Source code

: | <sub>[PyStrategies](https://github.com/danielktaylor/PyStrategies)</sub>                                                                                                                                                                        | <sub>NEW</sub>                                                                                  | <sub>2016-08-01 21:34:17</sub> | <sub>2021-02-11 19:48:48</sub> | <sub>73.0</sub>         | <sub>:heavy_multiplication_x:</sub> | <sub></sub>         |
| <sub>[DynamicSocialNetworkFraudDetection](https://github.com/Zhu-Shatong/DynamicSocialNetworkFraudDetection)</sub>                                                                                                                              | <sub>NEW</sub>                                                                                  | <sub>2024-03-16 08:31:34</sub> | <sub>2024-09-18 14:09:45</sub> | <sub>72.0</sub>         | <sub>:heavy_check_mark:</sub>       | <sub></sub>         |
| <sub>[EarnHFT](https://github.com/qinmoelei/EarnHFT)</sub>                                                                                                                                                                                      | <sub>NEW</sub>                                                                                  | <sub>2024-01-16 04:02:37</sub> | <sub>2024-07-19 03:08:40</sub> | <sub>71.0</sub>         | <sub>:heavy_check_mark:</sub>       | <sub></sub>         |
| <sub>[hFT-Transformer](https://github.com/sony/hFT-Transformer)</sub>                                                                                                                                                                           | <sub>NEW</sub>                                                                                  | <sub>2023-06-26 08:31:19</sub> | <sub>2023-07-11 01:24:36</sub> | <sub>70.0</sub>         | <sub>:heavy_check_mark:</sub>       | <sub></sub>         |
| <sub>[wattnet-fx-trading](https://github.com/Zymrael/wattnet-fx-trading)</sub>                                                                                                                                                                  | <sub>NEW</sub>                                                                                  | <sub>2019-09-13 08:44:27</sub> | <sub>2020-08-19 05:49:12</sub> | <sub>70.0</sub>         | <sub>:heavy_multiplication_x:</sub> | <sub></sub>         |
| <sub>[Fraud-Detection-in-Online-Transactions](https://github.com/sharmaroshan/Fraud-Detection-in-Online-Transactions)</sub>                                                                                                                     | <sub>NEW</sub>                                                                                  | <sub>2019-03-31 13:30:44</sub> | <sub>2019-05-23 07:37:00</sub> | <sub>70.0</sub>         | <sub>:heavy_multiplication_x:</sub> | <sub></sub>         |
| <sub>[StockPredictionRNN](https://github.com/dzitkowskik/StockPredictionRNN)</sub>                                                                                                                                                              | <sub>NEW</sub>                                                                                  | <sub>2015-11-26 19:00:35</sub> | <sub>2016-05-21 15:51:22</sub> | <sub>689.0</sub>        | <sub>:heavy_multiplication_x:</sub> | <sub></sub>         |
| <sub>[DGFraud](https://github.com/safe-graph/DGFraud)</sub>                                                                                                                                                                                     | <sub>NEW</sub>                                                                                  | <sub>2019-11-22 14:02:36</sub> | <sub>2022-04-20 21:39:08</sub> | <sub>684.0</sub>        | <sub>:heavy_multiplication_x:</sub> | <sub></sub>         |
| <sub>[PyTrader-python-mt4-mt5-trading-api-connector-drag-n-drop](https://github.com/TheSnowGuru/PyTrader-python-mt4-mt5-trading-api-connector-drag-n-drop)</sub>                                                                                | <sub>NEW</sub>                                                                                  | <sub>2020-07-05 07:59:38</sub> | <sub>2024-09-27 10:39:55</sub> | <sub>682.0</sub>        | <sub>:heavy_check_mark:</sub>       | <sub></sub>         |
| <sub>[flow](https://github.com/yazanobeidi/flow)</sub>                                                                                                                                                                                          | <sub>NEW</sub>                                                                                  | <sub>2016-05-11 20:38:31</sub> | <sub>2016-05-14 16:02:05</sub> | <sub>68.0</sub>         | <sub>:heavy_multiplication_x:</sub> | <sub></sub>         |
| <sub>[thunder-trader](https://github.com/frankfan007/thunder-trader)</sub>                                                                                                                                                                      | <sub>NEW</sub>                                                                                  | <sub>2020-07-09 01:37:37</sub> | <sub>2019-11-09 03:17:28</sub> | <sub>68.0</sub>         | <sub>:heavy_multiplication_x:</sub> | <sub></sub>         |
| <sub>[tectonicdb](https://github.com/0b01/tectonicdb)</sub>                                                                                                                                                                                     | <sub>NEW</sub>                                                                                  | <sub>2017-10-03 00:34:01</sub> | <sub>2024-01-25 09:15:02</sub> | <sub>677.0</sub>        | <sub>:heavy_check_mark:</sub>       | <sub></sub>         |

| TRY IT |
Collect every line of the entries above that contains the string "trading". Case counts: a line matches only if its letters have the same capitalization as that string.

| TASK RESPONSE |
| <sub>[wattnet-fx-trading](https://github.com/Zymrael/wattnet-fx-trading)</sub>                                                                                                                                                                  | <sub>NEW</sub>                                                                                  | <sub>2019-09-13 08:44:27</sub> | <sub>2020-08-19 05:49:12</sub> | <sub>70.0</sub>         | <sub>:heavy_multiplication_x:</sub> | <sub></sub>         |
| <sub>[PyTrader-python-mt4-mt5-trading-api-connector-drag-n-drop](https://github.com/TheSnowGuru/PyTrader-python-mt4-mt5-trading-api-connector-drag-n-drop)</sub>                                                                                | <sub>NEW</sub>                                                                                  | <sub>2020-07-05 07:59:38</sub> | <sub>2024-09-27 10:39:55</sub> | <sub>682.0</sub>        | <sub>:heavy_check_mark:</sub>       | <sub></sub>         |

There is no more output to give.